Hex Standoff inserted into baseplate thread failure
Hex Standoff inserted into baseplate thread failure
(OP)
looking for help on how to conduct an analysis with the following scenario:
A 0.25in thick vertical aluminum baseplate (plate a) has 4x tapped thru all #6 holes of spaced out in a rectangle pattern with dimensions of 4.5in width 3.5in height.
Each one of these tapped holes has a hex standoff inserted into the #6 tapped holes at a depth of about .2in.
The standoffs are 6-32 thread 1in long 0.25in hex width stainless steel male / female standoffs from McMaster Carr.
At the female end of these standoffs, there is a second plate (plate b) which is bolted into all four standoffs.
This plate weighs 5lb.
Plate b is secured to the standoffs using 6-32 pan head screws which insert about 0.25 into the standoff threads.
I am trying to figure out how to calculate the max weight plate b can be before the standoffs rip out of the tapped holes.
To me, it seems to be a two part analysis of the bending stress a point load at distance 1in causes and then the thread failure due to this point load.
I tried looking up beams and bending stress but most examples consider beams as a fixed end to the wall.
This lead me to trying to use max bending stress of M*c/I but it did not account for thread rip out.
I also tried looking into tensile strength and shear strength but all these consider the shear force acting on a bolt with a nut on the other end.
Tensile was only in the axial direction.
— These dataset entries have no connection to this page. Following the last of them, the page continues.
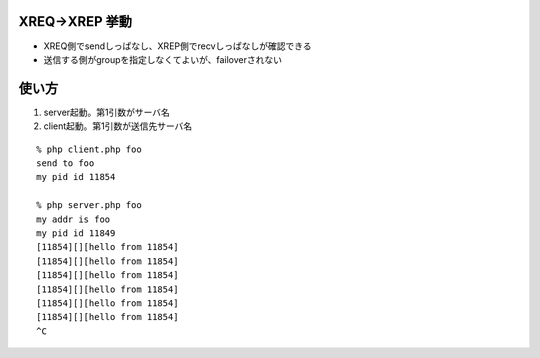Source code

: 
XREQ->XREP 挙動
-------------------

- XREQ側でsendしっぱなし、XREP側でrecvしっぱなしが確認できる
- 送信する側がgroupを指定しなくてよいが、failoverされない

使い方
----------------

1. server起動。第1引数がサーバ名
2. client起動。第1引数が送信先サーバ名

::
  
  % php client.php foo
  send to foo
  my pid id 11854
  
  % php server.php foo
  my addr is foo
  my pid id 11849
  [11854][][hello from 11854]
  [11854][][hello from 11854]
  [11854][][hello from 11854]
  [11854][][hello from 11854]
  [11854][][hello from 11854]
  [11854][][hello from 11854]
  ^C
Shear was only shown when two plates were clamped together by the bolt.
Thanks in advance
A 0.25in thick vertical aluminum baseplate (plate a) has 4x tapped thru all #6 holes of spaced out in a rectangle pattern with dimensions of 4.5in width 3.5in height.
Each one of these tapped holes has a hex standoff inserted into the #6 tapped holes at a depth of about .2in.
The standoffs are 6-32 thread 1in long 0.25in hex width stainless steel male / female standoffs from McMaster Carr.
At the female end of these standoffs, there is a second plate (plate b) which is bolted into all four standoffs.
This plate weighs 5lb.
Plate b is secured to the standoffs using 6-32 pan head screws which insert about 0.25 into the standoff threads.
I am trying to figure out how to calculate the max weight plate b can be before the standoffs rip out of the tapped holes.
To me, it seems to be a two part analysis of the bending stress a point load at distance 1in causes and then the thread failure due to this point load.
I tried looking up beams and bending stress but most examples consider beams as a fixed end to the wall.
This lead me to trying to use max bending stress of M*c/I but it did not account for thread rip out.
I also tried looking into tensile strength and shear strength but all these consider the shear force acting on a bolt with a nut on the other end.
Tensile was only in the axial direction. Shear was only shown when two plates were clamped together by the bolt.
Thanks in advance
RE: Hex Standoff inserted into baseplate thread failure
The minor diameter is about 0.11 inches and the hex has a, roughly, 0.125 inch distance from center to prying edge; then you have an 8:1 mechanical advantage from the length of the standoff. The flats are 0.25 apart, but there is usually a chamfer that reduces the distance to the pivot even more so I expect an even higher ratio, 10:1 is easy to get to.
The split between resistance by pure bending on the 0.11 diameter neck and the tension load from the 8:1 prying depends on how embedment takes place at the pivot. This will change dramatically with relative hardness.
Because this interaction is difficult to determine, it's faster just to get a selection of standoffs and drill and tap the same alloy and temper of aluminum plate. I expect you will find out more about the situation than you expect.
Note that the same issue occurs at the female end of the standoffs except that, because there isn't so much continuity through the screw, it will mainly be prying over bending at the start eventually transitioning to bending. To determine the total effect, duplicate the intended use and test it.
Just an estimate, but unless this item is going to be attached to a concrete building that is not in an earthquake zone, those are very tiny screws for this amount of weight.